As the characters note in a storyline mid-way through this book, Get Fuzzy could be seen as a Bizarro-world version of Garfield. A man of indeterminate age (Rob Wilco) lives with a cat (Bucky) and a dog (Satchel), and funny stuff ensues. Except, in Get Fuzzy, we don’t identify with the cat – Bucky is clearly insane (as all cats are). Satchel is lovable but dim, also like most dogs. And Rob isn’t quite as much of a loser as Jon Arbuckle. Well, he is a vegan rugby fan who hasn’t had a date in years, does something unspecified involving crunching numbers, and roots for the Red Sox – so maybe I should say that he’s a more realistic loser than Jon is. Get Fuzzy doesn’t have the ground-into-the-turf running jokes Garfield does – and I hope it won’t, even if it runs for thirty years – but it’s vastly younger than Garfield is, and hasn’t had time to get stale.

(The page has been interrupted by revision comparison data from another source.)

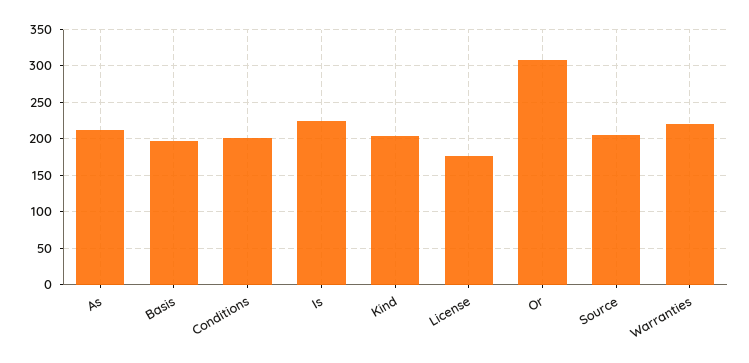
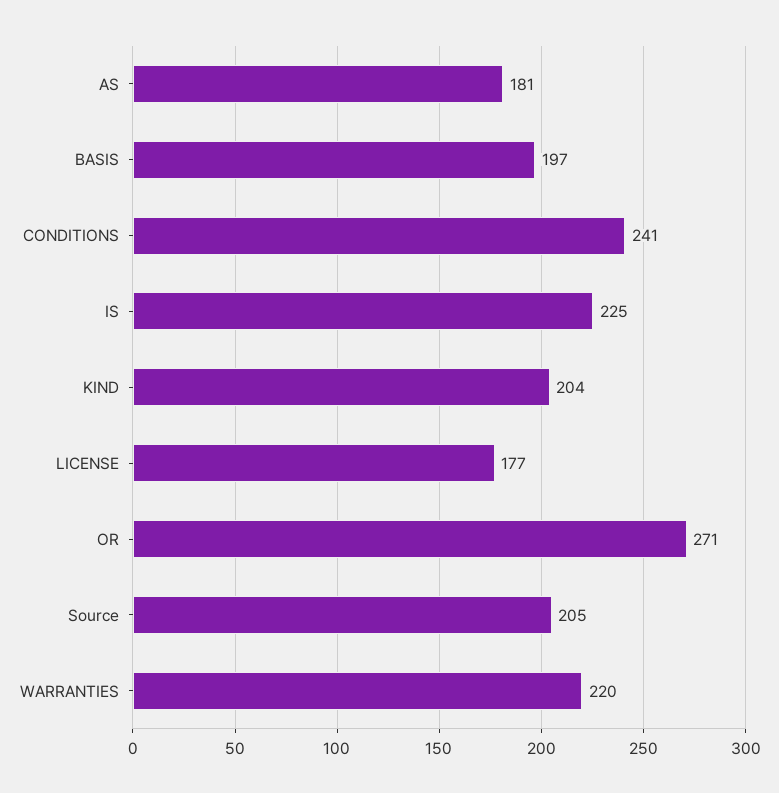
  {
-   "As": 210,
+   "As": 181,
    "Basis": 197,
-   "Conditions": 200,
+   "Conditions": 241,
    "Is": 225,
    "Kind": 204,
    "License": 177,
-   "Or": 310,
+   "Or": 271,
    "Source": 205,
    "Warranties": 220
  }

Get Fuzzy is a joke-a-day strip, with continuing storylines about half of the time. Conley is occasionally fond of puns for punchlines, which could be deadly. Luckily, he also likes to construct very elaborate shaggy-dog jokes to get to those punchlines, so that, even if the pun itself isn’t incredibly funny, the road to it is. But the jokes comes out of the character’s personalities most of the time – Satchel is sweet but dumb, Bucky is angry and often confused, and Rob is what passes for their anchor to reality.
Analyzing humor, as E.B. White said, is like dissecting a frog (it’s unpleasant to watch and the frog inevitably dies), so I won’t go into greater details. Get Fuzzy is essentially a humor strip, so any particular reader will either find it funny or won’t. It’s still a young strip, and as strong as it ever was – in comparison to some seventy- or eighty-year old strips still cluttering up the comics pages. Conley’s art is detailed enough without cluttering up the small space that strips get these days, and he’s particularly good at facial expressions. (His characters have very expressive eyes.)

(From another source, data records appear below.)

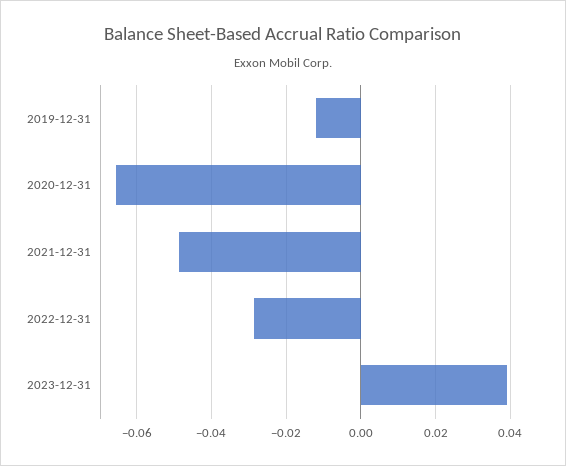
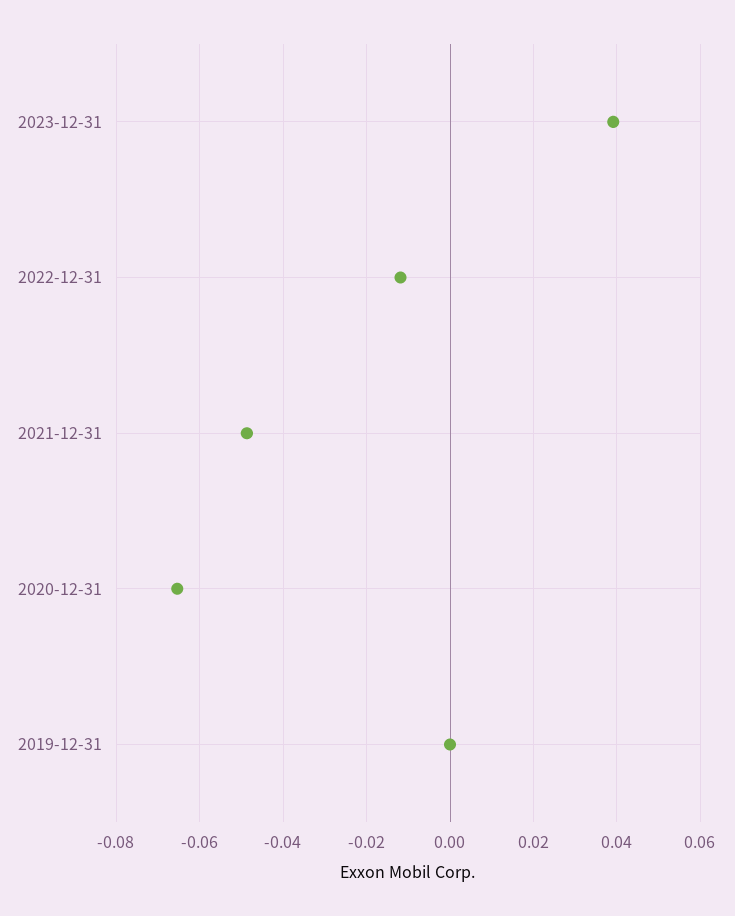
  {
-   "2019-12-31": -0.012,
+   "2019-12-31": 0,
    "2020-12-31": -0.066,
    "2021-12-31": -0.048,
-   "2022-12-31": -0.028,
+   "2022-12-31": -0.012,
    "2023-12-31": 0.04
  }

It’s one of my favorite newspaper strips, and LoserPalooza is a giant collection of it; so I might not be entirely unbiased, but I loved this book.
LoserPalooza: A Get Fuzzy Treasury
Darby Conley
Andrews McMeel, 2007, $16.95
Minor note to make: Rob works in advertising, creating ad campaigns. In a previous collection, he displays a list of commercials he will not watch on TV, including some that he created. A fine review. Fuzzy is definitely one to watch.